• Activity:
Return each record verbatim, images excluded.

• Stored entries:
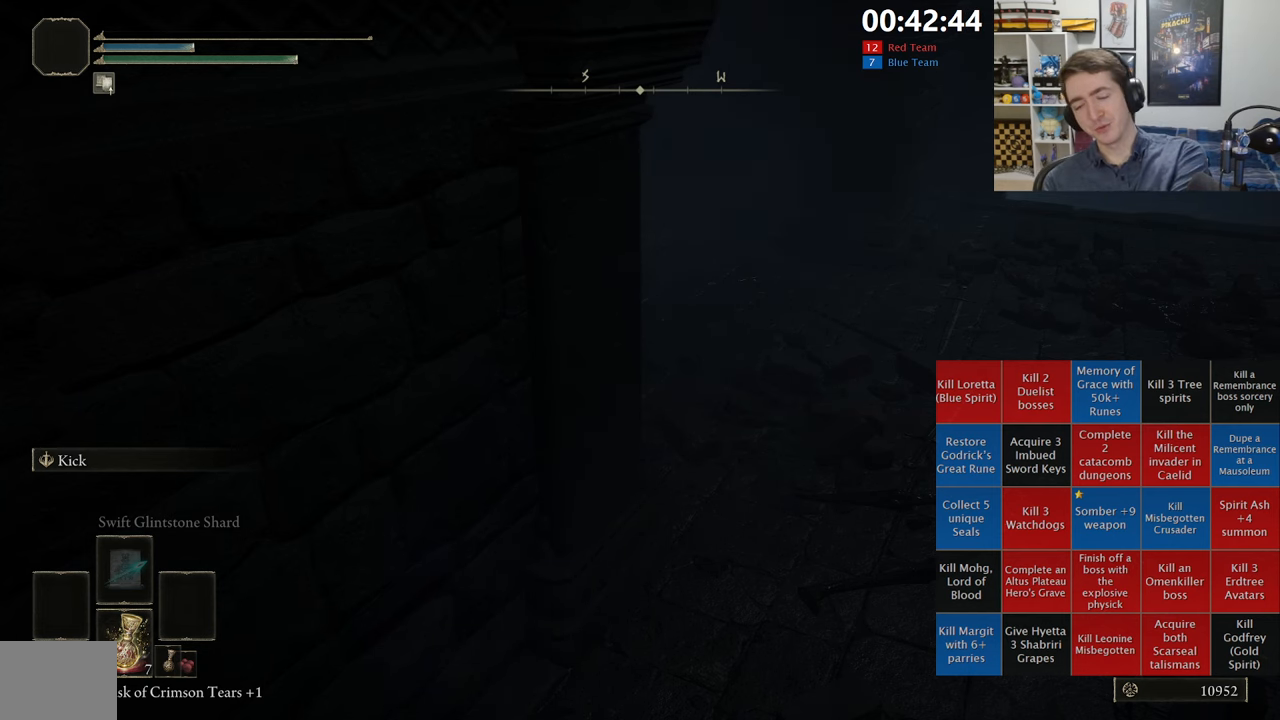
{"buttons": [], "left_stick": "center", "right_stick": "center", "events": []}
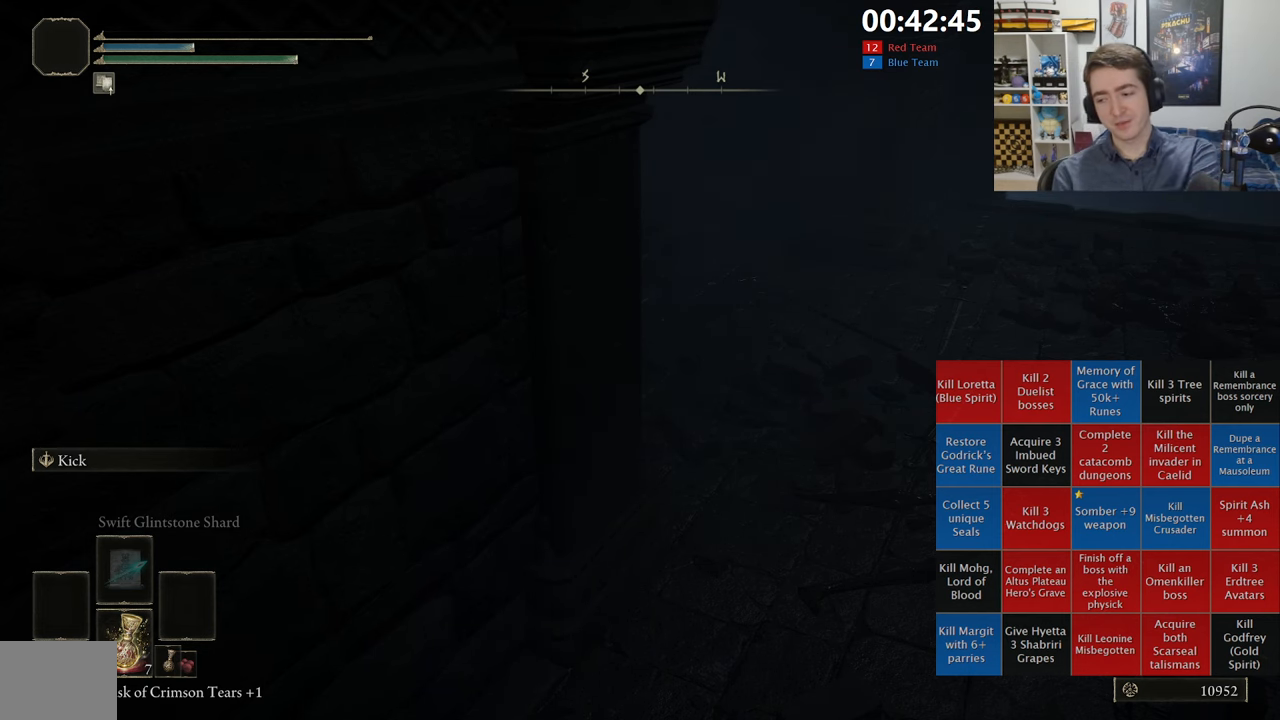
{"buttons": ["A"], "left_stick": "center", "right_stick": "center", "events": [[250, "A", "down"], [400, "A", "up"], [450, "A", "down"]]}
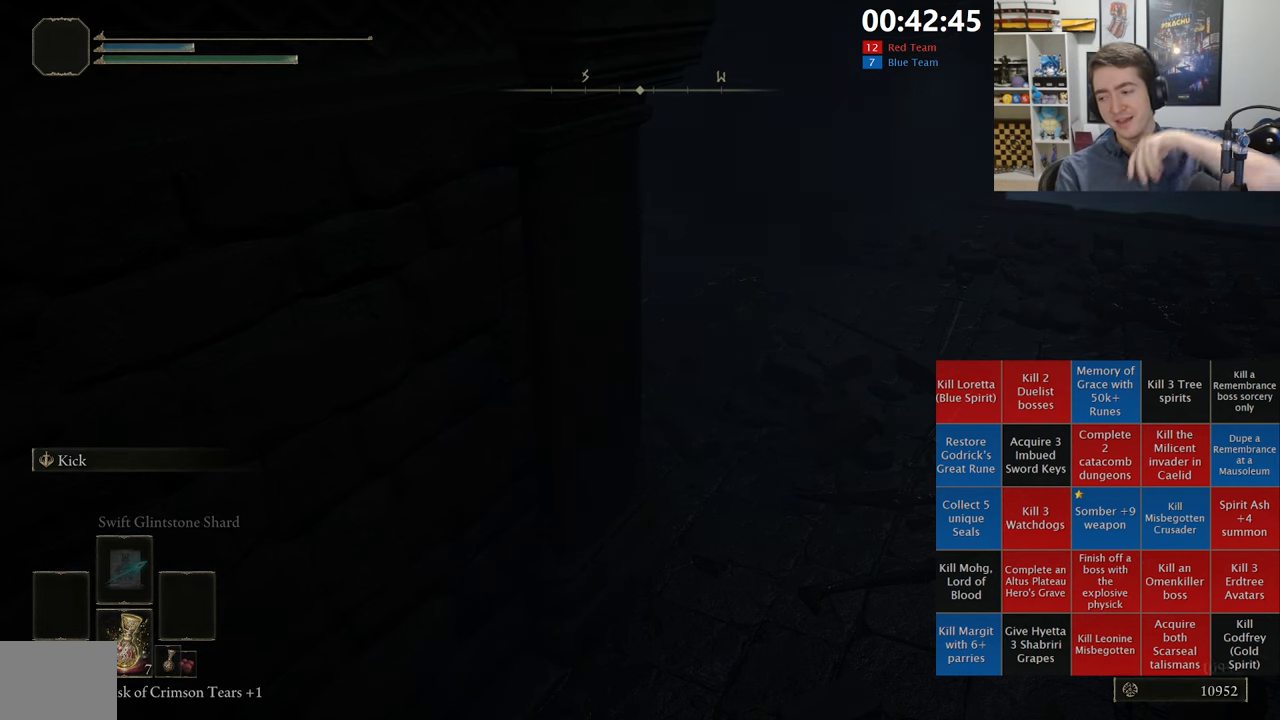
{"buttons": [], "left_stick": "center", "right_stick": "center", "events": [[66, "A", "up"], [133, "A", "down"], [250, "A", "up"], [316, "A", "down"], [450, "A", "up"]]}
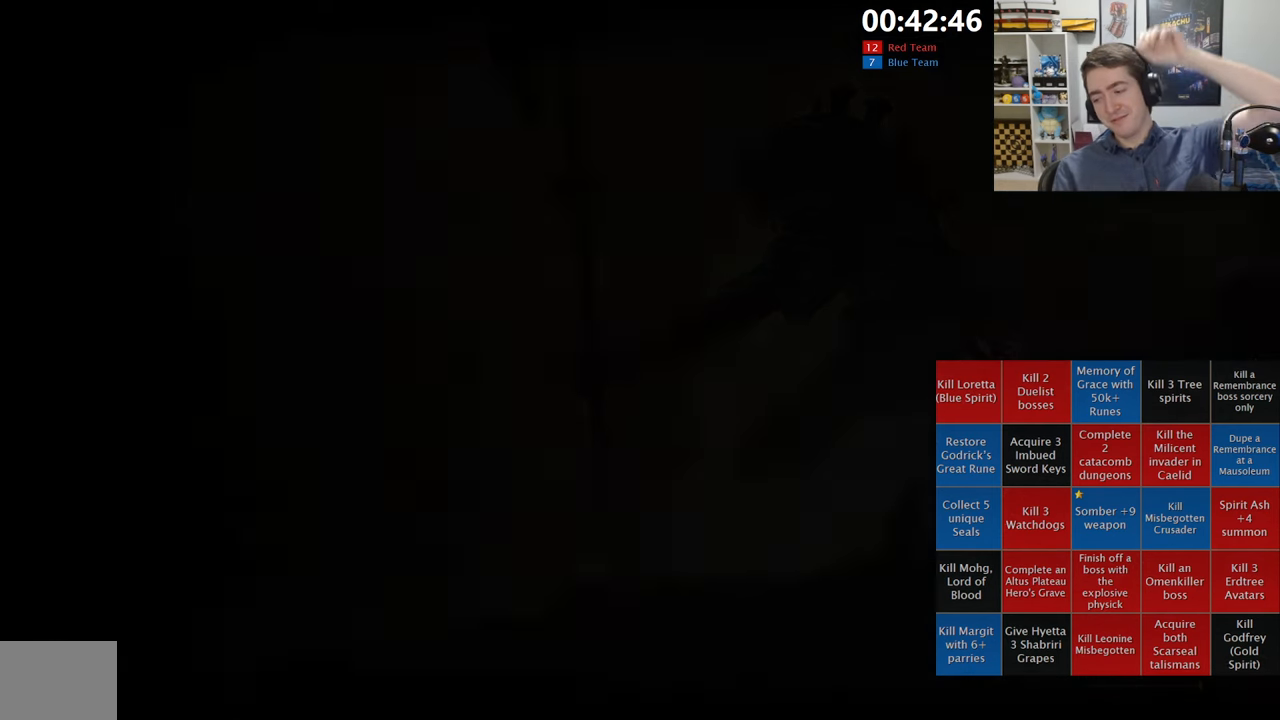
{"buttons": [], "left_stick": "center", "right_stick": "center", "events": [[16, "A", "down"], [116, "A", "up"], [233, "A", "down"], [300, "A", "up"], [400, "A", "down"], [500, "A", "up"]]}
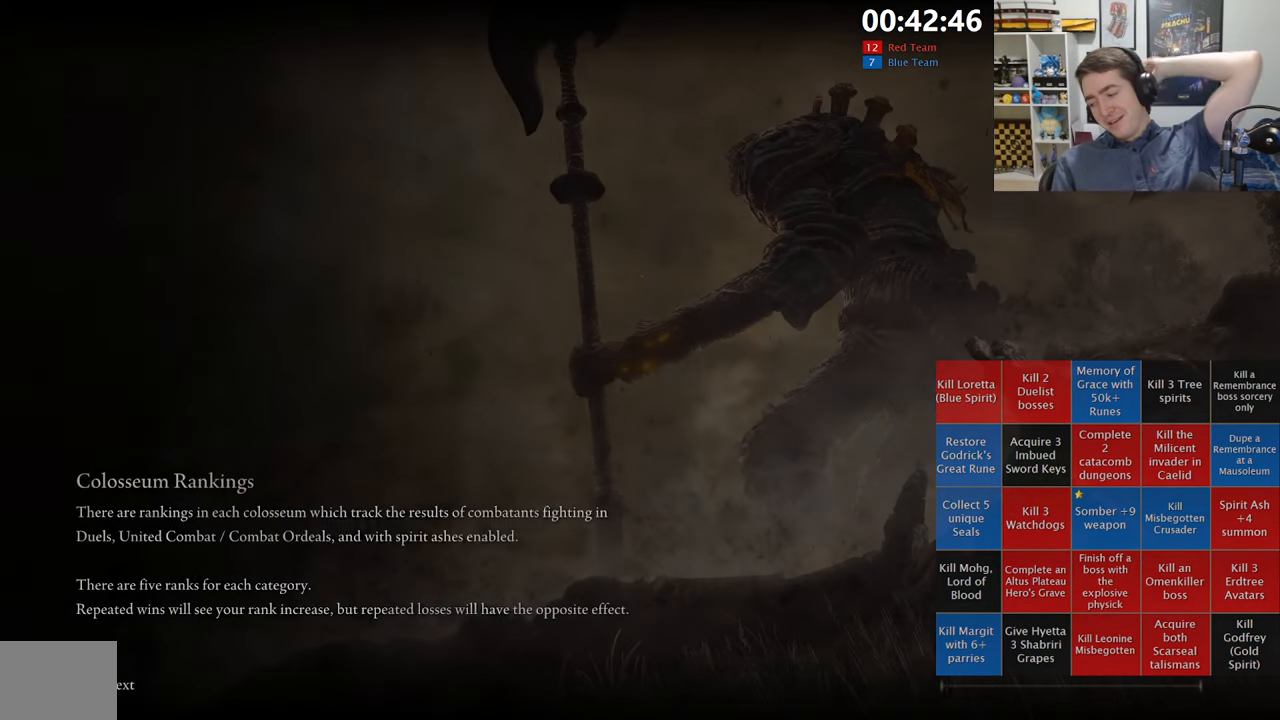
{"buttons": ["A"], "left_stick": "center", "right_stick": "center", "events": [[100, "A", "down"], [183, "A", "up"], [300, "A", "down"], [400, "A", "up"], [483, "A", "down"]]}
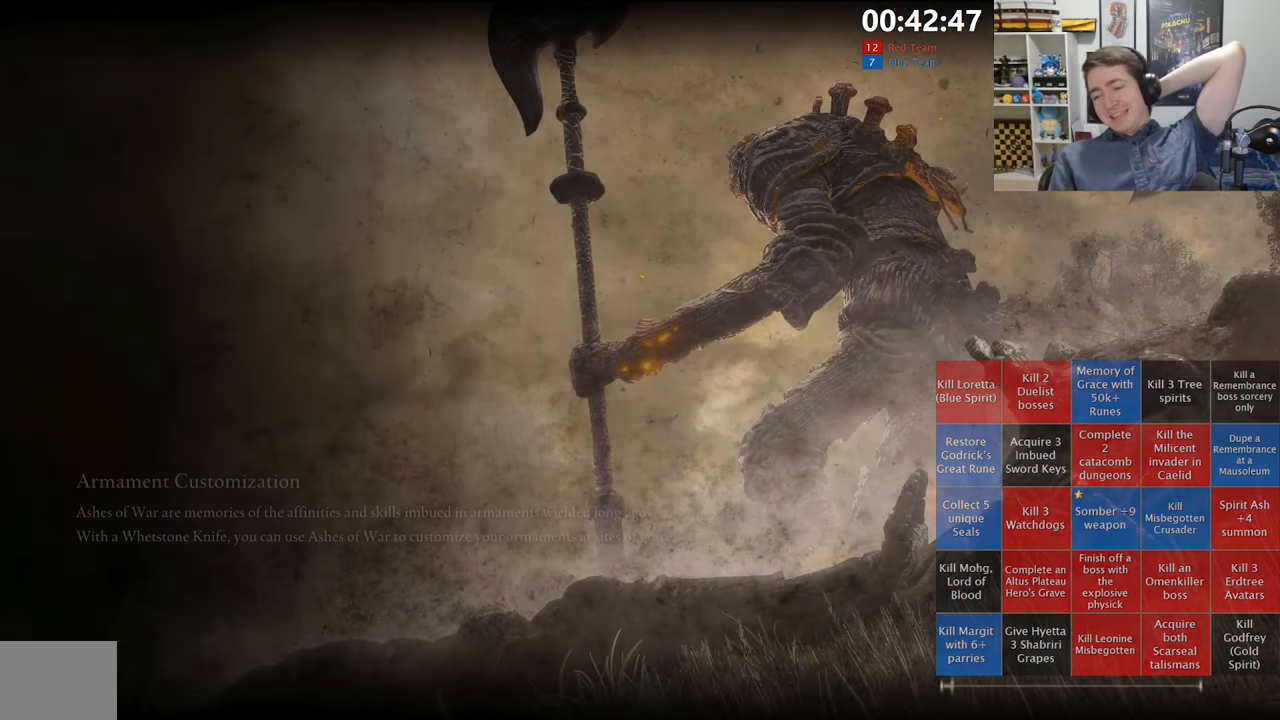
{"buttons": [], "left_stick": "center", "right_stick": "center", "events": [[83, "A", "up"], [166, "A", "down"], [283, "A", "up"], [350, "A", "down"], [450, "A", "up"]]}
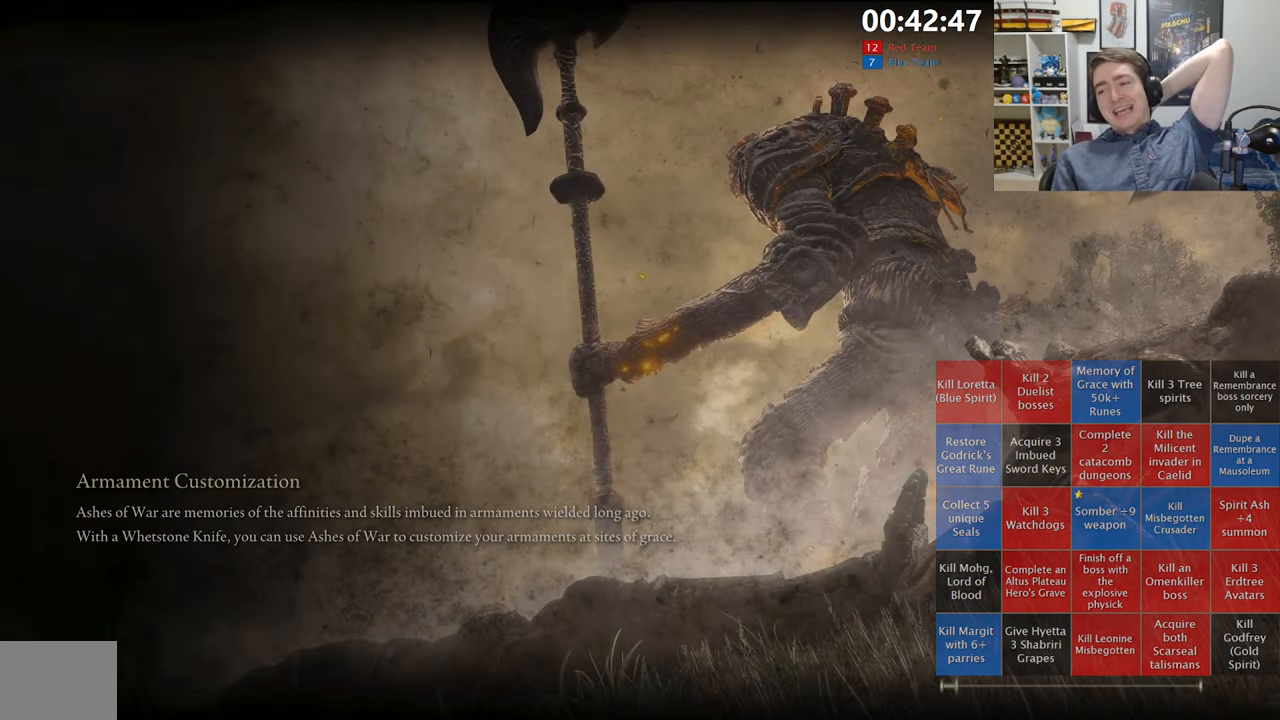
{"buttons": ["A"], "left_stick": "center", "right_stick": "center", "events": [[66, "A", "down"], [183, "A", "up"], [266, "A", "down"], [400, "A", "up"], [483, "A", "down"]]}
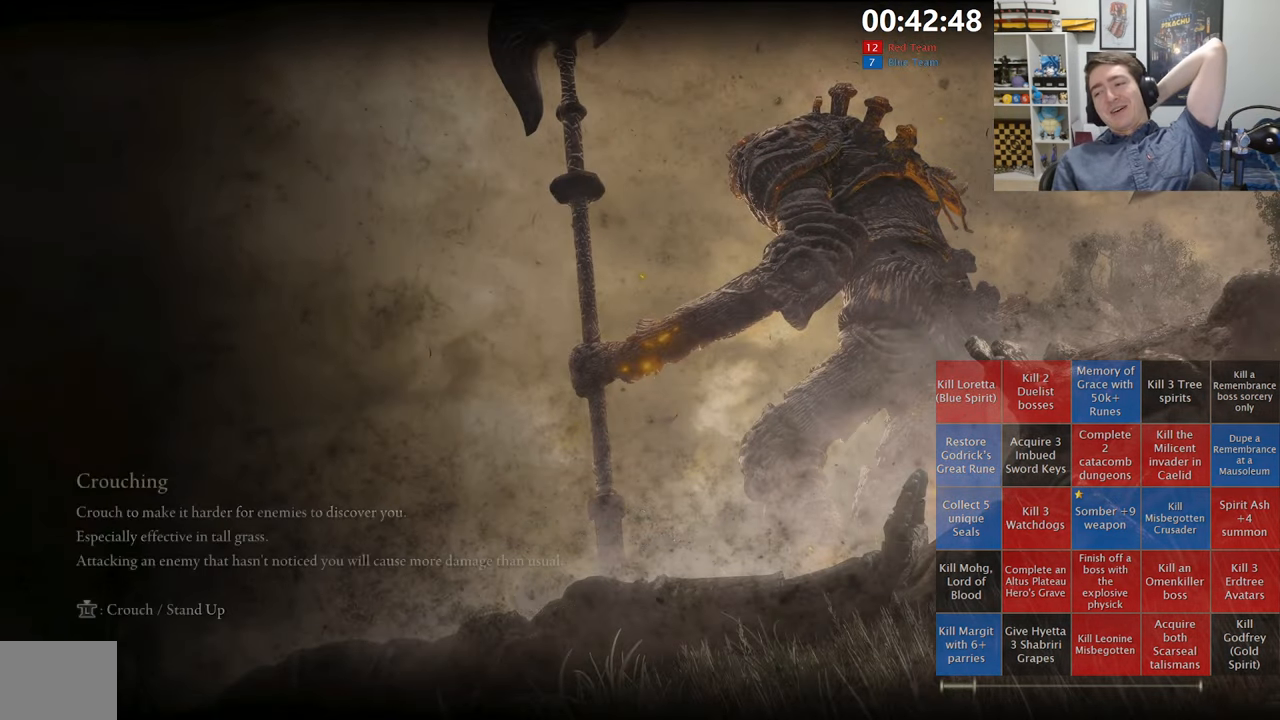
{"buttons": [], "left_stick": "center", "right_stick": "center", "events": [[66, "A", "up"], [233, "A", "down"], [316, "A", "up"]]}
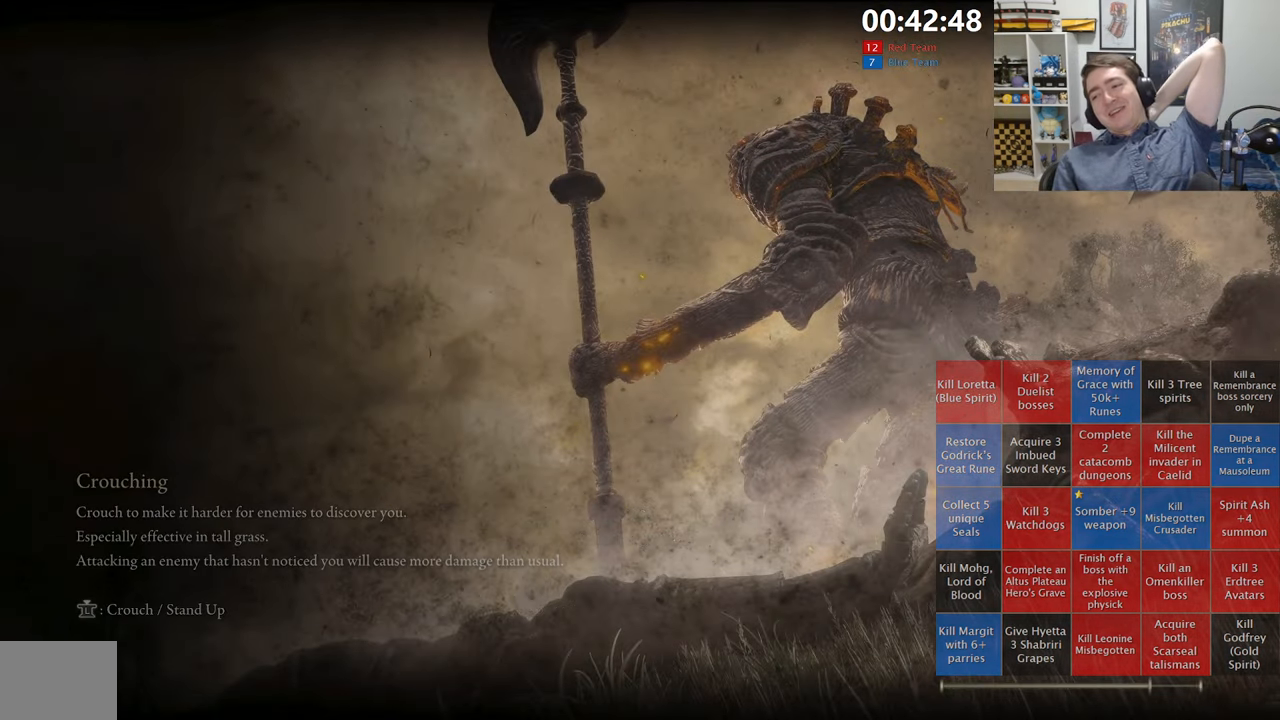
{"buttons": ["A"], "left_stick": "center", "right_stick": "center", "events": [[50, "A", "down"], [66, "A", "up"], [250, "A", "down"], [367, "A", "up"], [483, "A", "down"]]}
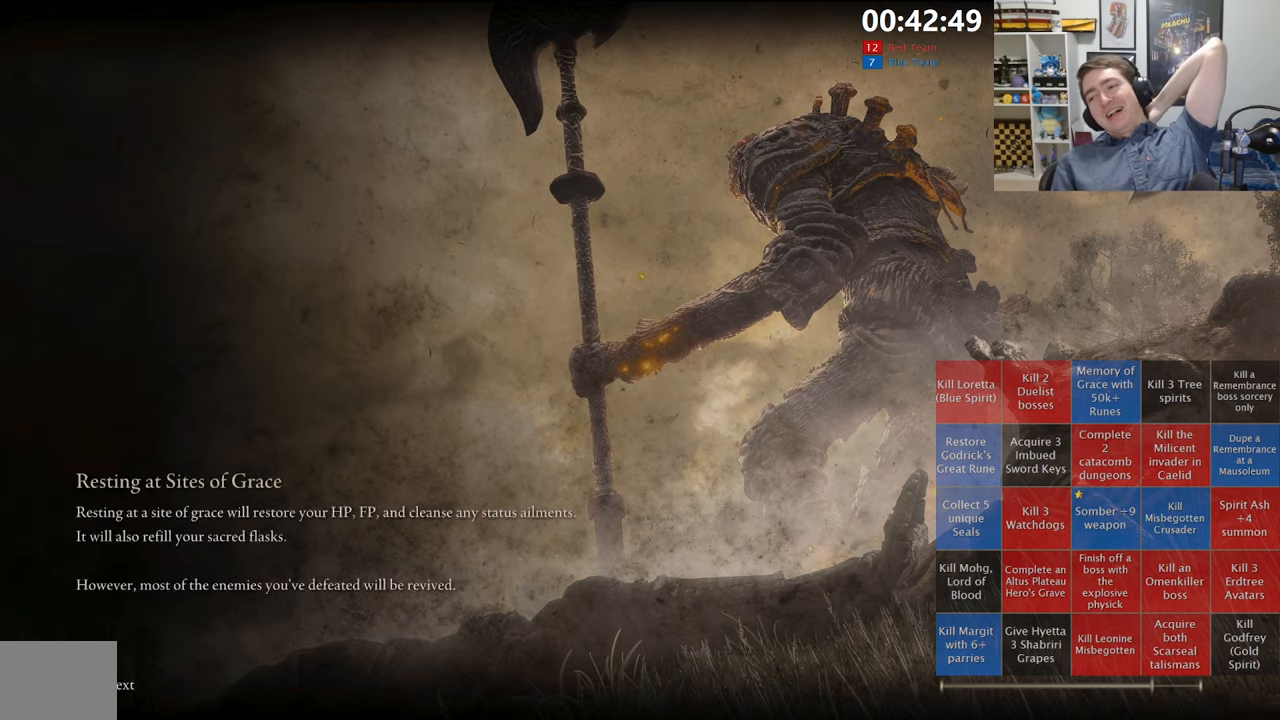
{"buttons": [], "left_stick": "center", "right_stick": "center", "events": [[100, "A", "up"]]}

• Exercise output:
{"buttons": [], "left_stick": "center", "right_stick": "center", "events": []}
{"buttons": ["A"], "left_stick": "center", "right_stick": "center", "events": [[250, "A", "down"], [400, "A", "up"], [450, "A", "down"]]}
{"buttons": [], "left_stick": "center", "right_stick": "center", "events": [[66, "A", "up"], [133, "A", "down"], [250, "A", "up"], [316, "A", "down"], [450, "A", "up"]]}
{"buttons": [], "left_stick": "center", "right_stick": "center", "events": [[16, "A", "down"], [116, "A", "up"], [233, "A", "down"], [300, "A", "up"], [400, "A", "down"], [500, "A", "up"]]}
{"buttons": ["A"], "left_stick": "center", "right_stick": "center", "events": [[100, "A", "down"], [183, "A", "up"], [300, "A", "down"], [400, "A", "up"], [483, "A", "down"]]}
{"buttons": [], "left_stick": "center", "right_stick": "center", "events": [[83, "A", "up"], [166, "A", "down"], [283, "A", "up"], [350, "A", "down"], [450, "A", "up"]]}
{"buttons": ["A"], "left_stick": "center", "right_stick": "center", "events": [[66, "A", "down"], [183, "A", "up"], [266, "A", "down"], [400, "A", "up"], [483, "A", "down"]]}
{"buttons": [], "left_stick": "center", "right_stick": "center", "events": [[66, "A", "up"], [233, "A", "down"], [316, "A", "up"]]}
{"buttons": ["A"], "left_stick": "center", "right_stick": "center", "events": [[50, "A", "down"], [66, "A", "up"], [250, "A", "down"], [367, "A", "up"], [483, "A", "down"]]}
{"buttons": [], "left_stick": "center", "right_stick": "center", "events": [[100, "A", "up"]]}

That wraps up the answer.